Comment 6 Scott Dodson 2018-08-28 14:06:26 UTC
openshift-ansible-3.10.19-1 and later should have those changes.

Comment 7 Klaas Demter 2018-08-29 06:07:10 UTC
if openshift-ansible-3.10.19-1 has those changes then it should not be on QA but released. openshift-ansible-3.10.21-1.git.0.6446011.el7.noarch is the current version in 3.10 repositories.

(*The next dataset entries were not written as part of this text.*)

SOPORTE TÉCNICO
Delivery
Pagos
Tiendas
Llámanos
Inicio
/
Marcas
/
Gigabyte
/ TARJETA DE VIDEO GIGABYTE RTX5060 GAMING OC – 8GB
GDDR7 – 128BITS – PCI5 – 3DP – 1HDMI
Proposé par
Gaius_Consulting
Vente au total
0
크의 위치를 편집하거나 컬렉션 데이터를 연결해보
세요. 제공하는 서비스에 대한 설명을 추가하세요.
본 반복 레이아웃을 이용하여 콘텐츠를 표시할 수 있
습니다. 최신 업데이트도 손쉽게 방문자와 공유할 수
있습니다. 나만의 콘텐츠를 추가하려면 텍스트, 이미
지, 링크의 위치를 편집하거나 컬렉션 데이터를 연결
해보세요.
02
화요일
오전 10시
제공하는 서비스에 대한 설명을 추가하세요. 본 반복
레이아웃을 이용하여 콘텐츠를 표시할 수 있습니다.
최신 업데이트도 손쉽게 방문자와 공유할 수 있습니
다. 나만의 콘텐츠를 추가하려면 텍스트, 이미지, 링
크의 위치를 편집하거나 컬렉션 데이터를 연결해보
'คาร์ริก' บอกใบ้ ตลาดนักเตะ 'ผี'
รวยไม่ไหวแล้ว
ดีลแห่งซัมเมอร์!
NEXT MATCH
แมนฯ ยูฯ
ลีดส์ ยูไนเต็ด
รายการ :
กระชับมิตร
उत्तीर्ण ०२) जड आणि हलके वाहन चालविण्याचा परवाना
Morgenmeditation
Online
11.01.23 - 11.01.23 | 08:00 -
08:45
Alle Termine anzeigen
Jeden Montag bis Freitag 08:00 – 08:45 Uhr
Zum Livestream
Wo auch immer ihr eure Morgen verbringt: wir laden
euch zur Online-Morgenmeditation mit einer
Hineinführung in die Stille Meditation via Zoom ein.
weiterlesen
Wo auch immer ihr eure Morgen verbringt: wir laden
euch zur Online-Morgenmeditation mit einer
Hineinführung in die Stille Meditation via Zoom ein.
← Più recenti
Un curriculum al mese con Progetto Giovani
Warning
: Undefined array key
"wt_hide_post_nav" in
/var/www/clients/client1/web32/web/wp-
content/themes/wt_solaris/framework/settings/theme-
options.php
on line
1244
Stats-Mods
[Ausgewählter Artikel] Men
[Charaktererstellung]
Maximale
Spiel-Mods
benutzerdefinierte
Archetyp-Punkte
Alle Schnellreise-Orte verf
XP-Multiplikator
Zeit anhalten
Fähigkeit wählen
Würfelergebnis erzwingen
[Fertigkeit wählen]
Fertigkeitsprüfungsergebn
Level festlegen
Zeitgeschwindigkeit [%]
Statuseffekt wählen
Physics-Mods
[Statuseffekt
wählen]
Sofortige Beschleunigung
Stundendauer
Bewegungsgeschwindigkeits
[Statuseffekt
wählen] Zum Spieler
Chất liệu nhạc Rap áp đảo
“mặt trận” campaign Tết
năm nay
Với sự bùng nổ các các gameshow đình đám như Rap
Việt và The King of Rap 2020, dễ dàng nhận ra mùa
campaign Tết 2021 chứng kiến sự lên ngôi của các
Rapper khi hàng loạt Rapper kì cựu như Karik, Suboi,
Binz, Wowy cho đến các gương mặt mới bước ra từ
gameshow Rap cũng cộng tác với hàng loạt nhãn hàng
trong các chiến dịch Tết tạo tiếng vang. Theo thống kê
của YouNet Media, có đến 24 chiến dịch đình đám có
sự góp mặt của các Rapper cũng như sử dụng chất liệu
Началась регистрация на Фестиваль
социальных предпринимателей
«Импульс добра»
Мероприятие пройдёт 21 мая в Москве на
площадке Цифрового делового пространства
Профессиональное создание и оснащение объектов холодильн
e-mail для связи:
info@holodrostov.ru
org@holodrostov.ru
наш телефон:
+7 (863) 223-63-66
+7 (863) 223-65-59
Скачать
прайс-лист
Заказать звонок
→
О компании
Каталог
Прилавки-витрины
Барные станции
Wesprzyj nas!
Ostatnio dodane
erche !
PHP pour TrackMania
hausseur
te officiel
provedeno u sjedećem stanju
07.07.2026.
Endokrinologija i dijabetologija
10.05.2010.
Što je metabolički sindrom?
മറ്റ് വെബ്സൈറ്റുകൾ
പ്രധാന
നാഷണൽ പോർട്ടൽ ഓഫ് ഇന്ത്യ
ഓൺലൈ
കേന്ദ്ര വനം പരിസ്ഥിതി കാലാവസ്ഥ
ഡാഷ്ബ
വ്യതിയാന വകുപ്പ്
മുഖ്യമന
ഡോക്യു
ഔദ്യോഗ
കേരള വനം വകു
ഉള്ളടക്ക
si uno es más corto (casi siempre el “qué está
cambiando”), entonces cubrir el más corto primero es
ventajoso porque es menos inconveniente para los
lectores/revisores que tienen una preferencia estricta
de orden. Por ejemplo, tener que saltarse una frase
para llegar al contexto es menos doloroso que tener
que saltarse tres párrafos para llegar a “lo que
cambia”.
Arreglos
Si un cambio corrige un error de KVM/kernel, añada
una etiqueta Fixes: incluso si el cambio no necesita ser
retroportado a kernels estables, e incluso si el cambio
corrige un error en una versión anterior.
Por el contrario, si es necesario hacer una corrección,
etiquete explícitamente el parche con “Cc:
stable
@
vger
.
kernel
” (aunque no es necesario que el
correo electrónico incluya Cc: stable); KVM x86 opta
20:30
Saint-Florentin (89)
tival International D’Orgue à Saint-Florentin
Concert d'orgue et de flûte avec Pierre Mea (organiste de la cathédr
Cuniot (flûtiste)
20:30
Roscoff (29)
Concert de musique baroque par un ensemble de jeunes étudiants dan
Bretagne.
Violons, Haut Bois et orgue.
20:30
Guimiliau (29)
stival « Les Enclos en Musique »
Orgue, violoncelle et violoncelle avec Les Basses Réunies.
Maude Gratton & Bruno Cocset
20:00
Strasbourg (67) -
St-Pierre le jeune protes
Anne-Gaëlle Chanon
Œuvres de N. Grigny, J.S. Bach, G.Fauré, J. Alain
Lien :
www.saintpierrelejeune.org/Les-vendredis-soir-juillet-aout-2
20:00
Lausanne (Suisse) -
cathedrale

Comment 8 Klaas Demter 2018-08-29 06:32:49 UTC
Running ansible-playbook --extra-vars "openshift_uninstall_docker=True" -i inventories/openshift/openshift.yml /usr/share/ansible/openshift-ansible/playbooks/adhoc/uninstall.yml

with openshift-ansible-3.10.21-1.git.0.6446011.el7.noarch

still gives me an error:
fatal: [hostname.domain.tld]: FAILED! => {"changed": true, "cmd": "rm -rf /var/lib/docker", "delta": "0:00:00.008434", "end": "2018-08-29 08:13:45.895883", "failed": true, "msg": "non-zero return code", "rc": 1, "start": "2018-08-29 08:13:45.887449", "stderr": "rm: cannot remove ‘/var/lib/docker/containers’: Device or resource busy\nrm: cannot remove ‘/var/lib/docker/devicemapper/mnt/dcf4231544c4f9d0900c7fa21cef1e5c160beb366d01ab0a1d2633729299e4b3’: Device or resource busy\nrm: cannot remove ‘/var/lib/docker/devicemapper/mnt/dbb4f7f800627cbdec29cb813a92ce6a97ff1d357746e79e5ea5292bd534eb41’: Device or resource busy", "stderr_lines": ["rm: cannot remove ‘/var/lib/docker/containers’: Device or resource busy", "rm: cannot remove ‘/var/lib/docker/devicemapper/mnt/dcf4231544c4f9d0900c7fa21cef1e5c160beb366d01ab0a1d2633729299e4b3’: Device or resource busy", "rm: cannot remove ‘/var/lib/docker/devicemapper/mnt/dbb4f7f800627cbdec29cb813a92ce6a97ff1d357746e79e5ea5292bd534eb41’: Device or resource busy"], "stdout": "", 


Some more details in support case 02169842

Comment 9 Klaas Demter 2018-08-29 06:49:18 UTC
this only happens on my masters in a multi-master setup

Comment 12 sheng.lao 2018-08-30 05:34:56 UTC
Test version: openshift-ansible-3.10.41-1 with openshift_uninstall_docker=True
Test result: Failed 

Verification Procedures:
# docker-storage-setup --reset
INFO: Found an already configured thin pool /dev/mapper/rhel-docker--pool in /etc/sysconfig/docker-storage
  Logical volume "docker-pool" successfully removed

# rm -rf /var/lib/docker
rm: cannot remove ‘/var/lib/docker’: Device or resource busy

# mount |grep /var/lib/docker
/dev/mapper/dockervg-dockerlv on /var/lib/docker type xfs (rw,relatime,seclabel,attr2,inode64,prjquota)

It works as follwoing:
# umount /var/lib/docker 
# rm -rf /var/lib/docker
#

Comment 14 Michael Gugino 2018-11-29 16:53:26 UTC
We don't intend to support every possible scenario of uninstalling docker on various systems.  If docker uninstall does not meet your needs, please do not use it and uninstall/reconfigure in a manner that matches your environment.